Drag Force on a Coffee Filter

Lab Report #7 Drag Force on a Coffee Filter

Purpose:

to study the relationship between air drag forces and the velocity of a falling body.

Procedure: Using a packet of nine coffee filters, Logger Pro software and motion sensor we measured the drag force of the paper filters. To make sure that our results were more accurate and consistent we made sure the shape of the packet of filters stayed the same throughout the experiment.

This is because drag is affected by the surface area of the object as well so, the greater the surface area the greater the drag force will be and vice versa, the smaller the surface area of the object the smaller the drag force will be therefore, to keep a somewhat constant surface area it is important to keep the shape for all the filters the same. If the filters were separated then the data collected from the results of the experiment would not be as accurate or precise.

We let the filters fall from a height of 1.5 m right above the motion detector; we collected the data from each of the nine coffee filters, removing one at a time, five different runs each. My first prediction on how the graph would look like was that it would be a curve concave down, similar to the graph of gravity because I acceleration was still involved. After the experiment I found that the correct graph looks sort of linear and that the Speed is actually constant.

We examined the position vs. time graph obtained with the help of Logger Pro, selecting a small range of data points near the end of motion where the pocket moved with constant speed; we excluded the points where the motion was not uniform. Using the linear curve fit feature in Logger Pro (y=mx + b) we found the slope of the graph to be -0.8068 m/s The slope represents a constant velocity, which is the velocity of the drag.

We also created a second graph using Logger Pro with number of filters vs. average terminal speed. By using the Power law fit of the data we recorded the power "n" given, n=2.070 and we found that our percent error was 3.5% based on our calculations using the %error formula: ((real-exp.)/(real))x100% where  the real/accepted value for “n” is 2.00

 

 

 

Conclusion:

 Based on our observation we have concluded that drag is directly proportional to weight of the packet and consequently drag force depends on the speed of the object. Comparing drag force equation Fdrag= ¼(Av^2), to equation Fd=kabs[v] ^2 1 from the Lab we determined that exp=2= air drag accepted value, k=A=some constant and v=Average velocity. The fit parameter represents the some of the key points we already talked about.
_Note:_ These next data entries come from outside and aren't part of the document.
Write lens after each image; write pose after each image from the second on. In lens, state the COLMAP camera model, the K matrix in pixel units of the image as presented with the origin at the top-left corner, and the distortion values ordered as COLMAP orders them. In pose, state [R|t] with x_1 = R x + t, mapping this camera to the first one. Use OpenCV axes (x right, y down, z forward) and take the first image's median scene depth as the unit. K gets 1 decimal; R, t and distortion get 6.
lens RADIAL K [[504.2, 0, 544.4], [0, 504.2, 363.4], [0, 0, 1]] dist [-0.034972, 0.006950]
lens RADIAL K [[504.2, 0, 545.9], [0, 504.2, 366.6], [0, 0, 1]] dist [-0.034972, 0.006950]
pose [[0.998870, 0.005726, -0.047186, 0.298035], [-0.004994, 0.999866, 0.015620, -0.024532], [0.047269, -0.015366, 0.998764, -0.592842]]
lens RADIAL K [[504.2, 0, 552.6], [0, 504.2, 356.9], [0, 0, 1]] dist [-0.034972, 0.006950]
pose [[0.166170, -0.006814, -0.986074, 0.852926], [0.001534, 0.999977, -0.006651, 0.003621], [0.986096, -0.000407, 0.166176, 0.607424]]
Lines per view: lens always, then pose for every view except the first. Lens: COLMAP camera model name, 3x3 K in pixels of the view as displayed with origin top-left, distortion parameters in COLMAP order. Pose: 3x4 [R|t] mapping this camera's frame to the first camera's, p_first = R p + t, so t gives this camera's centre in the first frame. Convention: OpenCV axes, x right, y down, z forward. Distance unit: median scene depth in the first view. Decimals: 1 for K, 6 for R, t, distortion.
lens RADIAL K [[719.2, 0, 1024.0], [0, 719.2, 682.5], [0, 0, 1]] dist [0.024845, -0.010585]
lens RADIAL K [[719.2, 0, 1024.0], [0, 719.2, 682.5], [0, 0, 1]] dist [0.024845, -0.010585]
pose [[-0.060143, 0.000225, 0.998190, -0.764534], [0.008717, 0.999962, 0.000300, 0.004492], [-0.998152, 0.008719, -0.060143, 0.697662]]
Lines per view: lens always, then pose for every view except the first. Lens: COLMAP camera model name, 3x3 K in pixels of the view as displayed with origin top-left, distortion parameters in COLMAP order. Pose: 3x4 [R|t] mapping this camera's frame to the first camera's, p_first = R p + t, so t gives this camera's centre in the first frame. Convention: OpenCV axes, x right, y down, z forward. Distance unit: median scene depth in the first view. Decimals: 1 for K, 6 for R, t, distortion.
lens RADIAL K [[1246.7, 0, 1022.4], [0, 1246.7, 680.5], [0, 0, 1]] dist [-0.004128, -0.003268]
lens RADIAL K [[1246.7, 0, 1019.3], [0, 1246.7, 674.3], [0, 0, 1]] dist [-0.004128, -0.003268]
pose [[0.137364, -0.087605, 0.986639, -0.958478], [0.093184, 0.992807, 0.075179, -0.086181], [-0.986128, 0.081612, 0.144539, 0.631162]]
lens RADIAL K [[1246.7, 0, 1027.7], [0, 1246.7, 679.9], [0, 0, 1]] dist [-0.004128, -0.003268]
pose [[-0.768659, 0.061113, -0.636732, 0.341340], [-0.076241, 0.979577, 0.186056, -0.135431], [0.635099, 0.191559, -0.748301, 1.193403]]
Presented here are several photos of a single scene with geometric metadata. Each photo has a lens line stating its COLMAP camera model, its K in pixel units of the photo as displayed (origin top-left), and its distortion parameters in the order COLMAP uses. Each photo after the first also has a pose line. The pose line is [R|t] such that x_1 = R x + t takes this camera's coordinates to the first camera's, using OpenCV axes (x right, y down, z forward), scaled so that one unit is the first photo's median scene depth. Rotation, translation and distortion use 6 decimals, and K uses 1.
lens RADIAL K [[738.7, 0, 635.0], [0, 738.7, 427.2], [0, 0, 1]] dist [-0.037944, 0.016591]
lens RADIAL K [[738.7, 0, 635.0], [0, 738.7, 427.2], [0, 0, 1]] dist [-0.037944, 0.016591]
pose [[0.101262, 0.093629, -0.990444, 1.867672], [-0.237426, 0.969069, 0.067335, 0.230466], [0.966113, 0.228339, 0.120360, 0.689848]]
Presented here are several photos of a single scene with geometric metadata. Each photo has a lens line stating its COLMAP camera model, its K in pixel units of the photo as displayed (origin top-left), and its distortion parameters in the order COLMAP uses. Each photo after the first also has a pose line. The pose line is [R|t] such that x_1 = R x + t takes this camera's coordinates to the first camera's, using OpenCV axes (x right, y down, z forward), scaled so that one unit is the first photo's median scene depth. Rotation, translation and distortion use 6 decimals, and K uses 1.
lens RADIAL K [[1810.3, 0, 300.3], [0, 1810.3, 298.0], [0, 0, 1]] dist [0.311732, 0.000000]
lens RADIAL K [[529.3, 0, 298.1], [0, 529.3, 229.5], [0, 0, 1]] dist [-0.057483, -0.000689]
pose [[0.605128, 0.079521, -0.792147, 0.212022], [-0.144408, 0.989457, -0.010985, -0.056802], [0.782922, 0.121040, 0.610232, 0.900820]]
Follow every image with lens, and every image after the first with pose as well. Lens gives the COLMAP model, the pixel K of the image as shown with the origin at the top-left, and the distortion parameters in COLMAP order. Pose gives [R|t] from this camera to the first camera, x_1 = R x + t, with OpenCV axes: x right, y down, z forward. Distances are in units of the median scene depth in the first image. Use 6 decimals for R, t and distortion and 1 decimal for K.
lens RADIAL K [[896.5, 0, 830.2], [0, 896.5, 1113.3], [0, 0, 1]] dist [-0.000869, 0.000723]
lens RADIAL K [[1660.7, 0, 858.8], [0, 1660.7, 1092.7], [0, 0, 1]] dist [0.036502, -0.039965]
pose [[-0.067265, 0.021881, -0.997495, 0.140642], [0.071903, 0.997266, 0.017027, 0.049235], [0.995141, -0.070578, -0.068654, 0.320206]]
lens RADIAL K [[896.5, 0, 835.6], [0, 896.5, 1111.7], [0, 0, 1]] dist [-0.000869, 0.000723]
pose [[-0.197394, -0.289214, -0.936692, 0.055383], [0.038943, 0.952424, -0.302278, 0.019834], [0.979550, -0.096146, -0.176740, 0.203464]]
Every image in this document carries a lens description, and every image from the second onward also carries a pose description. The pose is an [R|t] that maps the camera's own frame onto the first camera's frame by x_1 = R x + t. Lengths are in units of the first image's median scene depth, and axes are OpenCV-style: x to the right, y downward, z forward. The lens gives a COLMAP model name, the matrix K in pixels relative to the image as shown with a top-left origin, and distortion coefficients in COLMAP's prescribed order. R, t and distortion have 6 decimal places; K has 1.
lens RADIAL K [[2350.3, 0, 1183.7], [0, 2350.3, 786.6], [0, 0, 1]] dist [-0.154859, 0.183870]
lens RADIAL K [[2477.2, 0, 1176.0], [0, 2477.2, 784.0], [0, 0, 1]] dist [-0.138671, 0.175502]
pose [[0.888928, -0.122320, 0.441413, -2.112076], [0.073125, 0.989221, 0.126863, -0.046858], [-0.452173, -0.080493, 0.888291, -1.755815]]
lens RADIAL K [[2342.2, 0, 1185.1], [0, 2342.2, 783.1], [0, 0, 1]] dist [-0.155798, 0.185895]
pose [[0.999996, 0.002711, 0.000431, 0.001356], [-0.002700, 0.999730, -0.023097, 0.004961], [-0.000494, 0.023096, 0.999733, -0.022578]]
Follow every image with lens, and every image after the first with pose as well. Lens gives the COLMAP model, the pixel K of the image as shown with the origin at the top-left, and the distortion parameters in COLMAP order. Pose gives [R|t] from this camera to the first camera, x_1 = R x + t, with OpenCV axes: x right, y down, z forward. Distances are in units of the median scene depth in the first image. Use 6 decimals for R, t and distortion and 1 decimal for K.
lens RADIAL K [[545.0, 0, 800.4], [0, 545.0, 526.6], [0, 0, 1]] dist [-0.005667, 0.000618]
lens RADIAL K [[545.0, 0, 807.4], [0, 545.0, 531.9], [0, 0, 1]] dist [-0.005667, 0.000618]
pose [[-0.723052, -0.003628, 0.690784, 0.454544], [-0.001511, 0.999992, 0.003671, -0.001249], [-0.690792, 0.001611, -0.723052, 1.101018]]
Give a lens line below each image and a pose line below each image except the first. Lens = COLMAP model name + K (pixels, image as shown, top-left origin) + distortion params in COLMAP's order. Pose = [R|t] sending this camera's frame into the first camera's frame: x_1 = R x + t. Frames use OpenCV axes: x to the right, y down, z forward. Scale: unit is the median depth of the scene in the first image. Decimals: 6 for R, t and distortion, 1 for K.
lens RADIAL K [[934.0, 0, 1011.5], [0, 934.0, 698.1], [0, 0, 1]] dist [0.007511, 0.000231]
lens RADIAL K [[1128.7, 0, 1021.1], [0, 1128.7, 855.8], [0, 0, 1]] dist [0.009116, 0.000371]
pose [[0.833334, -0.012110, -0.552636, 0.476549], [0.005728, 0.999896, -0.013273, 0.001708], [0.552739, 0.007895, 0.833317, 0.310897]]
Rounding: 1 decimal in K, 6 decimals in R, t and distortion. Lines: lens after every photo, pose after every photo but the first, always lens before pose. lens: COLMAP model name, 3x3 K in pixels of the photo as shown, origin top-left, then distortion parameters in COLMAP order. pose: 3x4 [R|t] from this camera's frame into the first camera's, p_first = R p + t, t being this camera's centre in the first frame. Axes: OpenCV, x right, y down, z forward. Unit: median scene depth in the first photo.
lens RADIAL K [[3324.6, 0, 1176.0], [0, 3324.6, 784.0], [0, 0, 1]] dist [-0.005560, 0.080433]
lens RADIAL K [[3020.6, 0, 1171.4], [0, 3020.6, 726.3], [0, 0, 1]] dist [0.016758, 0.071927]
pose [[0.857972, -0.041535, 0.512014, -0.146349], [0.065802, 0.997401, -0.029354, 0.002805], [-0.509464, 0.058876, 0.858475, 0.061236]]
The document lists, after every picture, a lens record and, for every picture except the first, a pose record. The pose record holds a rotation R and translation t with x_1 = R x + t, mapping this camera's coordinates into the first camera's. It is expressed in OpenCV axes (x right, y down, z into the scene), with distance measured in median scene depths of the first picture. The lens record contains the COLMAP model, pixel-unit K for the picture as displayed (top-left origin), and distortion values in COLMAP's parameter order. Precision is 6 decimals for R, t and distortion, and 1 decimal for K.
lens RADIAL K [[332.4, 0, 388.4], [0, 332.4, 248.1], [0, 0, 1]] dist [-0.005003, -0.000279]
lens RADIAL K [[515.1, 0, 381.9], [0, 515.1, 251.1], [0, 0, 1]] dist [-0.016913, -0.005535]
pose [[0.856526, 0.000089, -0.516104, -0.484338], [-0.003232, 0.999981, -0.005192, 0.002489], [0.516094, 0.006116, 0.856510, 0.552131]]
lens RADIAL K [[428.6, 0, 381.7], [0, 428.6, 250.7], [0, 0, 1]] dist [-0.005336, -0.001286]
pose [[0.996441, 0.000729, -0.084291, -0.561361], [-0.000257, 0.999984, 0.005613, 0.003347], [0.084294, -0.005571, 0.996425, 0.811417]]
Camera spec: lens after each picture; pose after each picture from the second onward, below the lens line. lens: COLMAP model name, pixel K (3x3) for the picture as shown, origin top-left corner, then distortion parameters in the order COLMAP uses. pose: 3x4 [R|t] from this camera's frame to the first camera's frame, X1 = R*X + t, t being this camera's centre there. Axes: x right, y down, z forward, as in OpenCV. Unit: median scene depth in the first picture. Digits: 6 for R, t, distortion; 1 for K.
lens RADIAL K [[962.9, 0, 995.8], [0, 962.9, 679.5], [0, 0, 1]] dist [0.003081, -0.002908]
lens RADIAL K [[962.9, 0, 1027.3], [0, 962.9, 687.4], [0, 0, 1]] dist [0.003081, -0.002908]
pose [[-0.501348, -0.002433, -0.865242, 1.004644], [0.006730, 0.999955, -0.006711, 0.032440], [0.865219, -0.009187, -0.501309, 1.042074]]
For example, Graph number 2 shows the relation between average velocity and the # of coffee filters/ weight; we can say that as the # of coffee filters/weight increase, the average velocity increases too.

Some of the sources of greater error or areas where the experiment could be improved to obtain more accurate results from the experiment would be to drop the coffee filters at the same height, the same way each time. Also, the pack of coffee filters may not have been exactly the same for each run because the filters would impact the floor each time and they might have suffered some deformation so, the air drag would slightly change each time in a way that might not have changed if the surface area of the packet was not disturbed.